Leukocytes are produced in the bone marrow and travel through the bloodstream and tissues. Once they detect bodily invaders like a virus or bacterium, they produce antibody proteins to attack the pathogen. Specific genes govern the release of such proteins.
The researchers examined leukocytes isolated in blood drawn from astronauts — 11 men and three women — from the Canadian Space Agency and U.S. space agency NASA, once before the flight, four times aboard the space station and five times after returning to Earth.

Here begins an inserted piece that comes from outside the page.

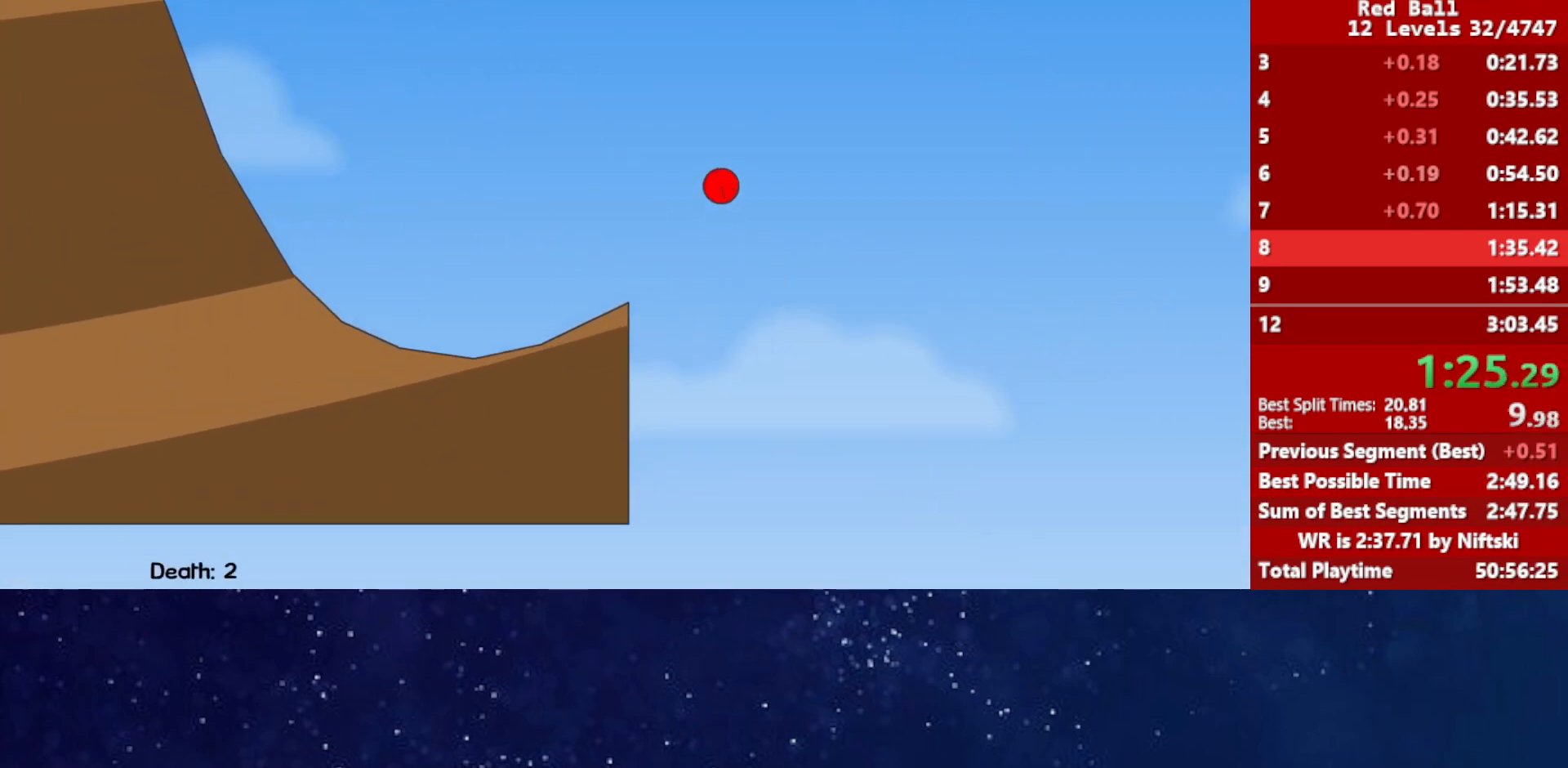
{"keys": ["right"], "events": [[383, "up", "up"]]}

Gene expression in 247 genes in leukocytes was at about one third the normal levels while in space, the study found. This occurred within the first few days in space, but then remained at a stable level. The genes typically returned to normal behavior within about a month of an astronaut’s return to Earth.
“White blood cells are very sensitive to the environment of space. They trade their specialized immune functions to take care of cell maintenance or housekeeping roles. Before this paper, we knew of immune dysfunction but not of the mechanisms,” said study co-author Guy Trudel, an Ottawa Hospital rehabilitation medicine specialist.
Discovering altered gene behavior in leukocytes is “a significant step toward understanding human immune dysregulation in space,” Trudel added.
This altered behavior, the researchers said, may result from a phenomenon called “fluid shift” in which blood in the absence of Earth’s gravitational pull is redistributed from the lower to the upper part of the body. It is unlikely that greater solar radiation exposure in space was the culprit, they added.
“New and specific countermeasures will be needed,” Trudel said.
Scientists previously documented astronauts experiencing immune dysfunction in space. This has included reactivation of latent viruses such as: Epstein-Barr, responsible for infectious mononucleosis; varicella-zoster, responsible for shingles; and herpes simplex 1, responsible for cold sores.
It also has been shown that astronauts in space shed more viral particles in their biological fluids — saliva and urine — increasing the risk of spreading pathogens to other astronauts whose own immune systems may be weakened.
The study, funded by the Canadian Space Agency, follows NASA-funded research published June 8 that detailed brain changes in astronauts — expansion of spaces in the brain containing fluid that cushions it to protect against sudden impact and remove waste products.
Other documented effects of space travel include bone and muscle atrophy, cardiovascular changes, issues with the balance system in the inner ear and a syndrome involving the eyes.
Cancer risk from greater radiation exposure is another concern.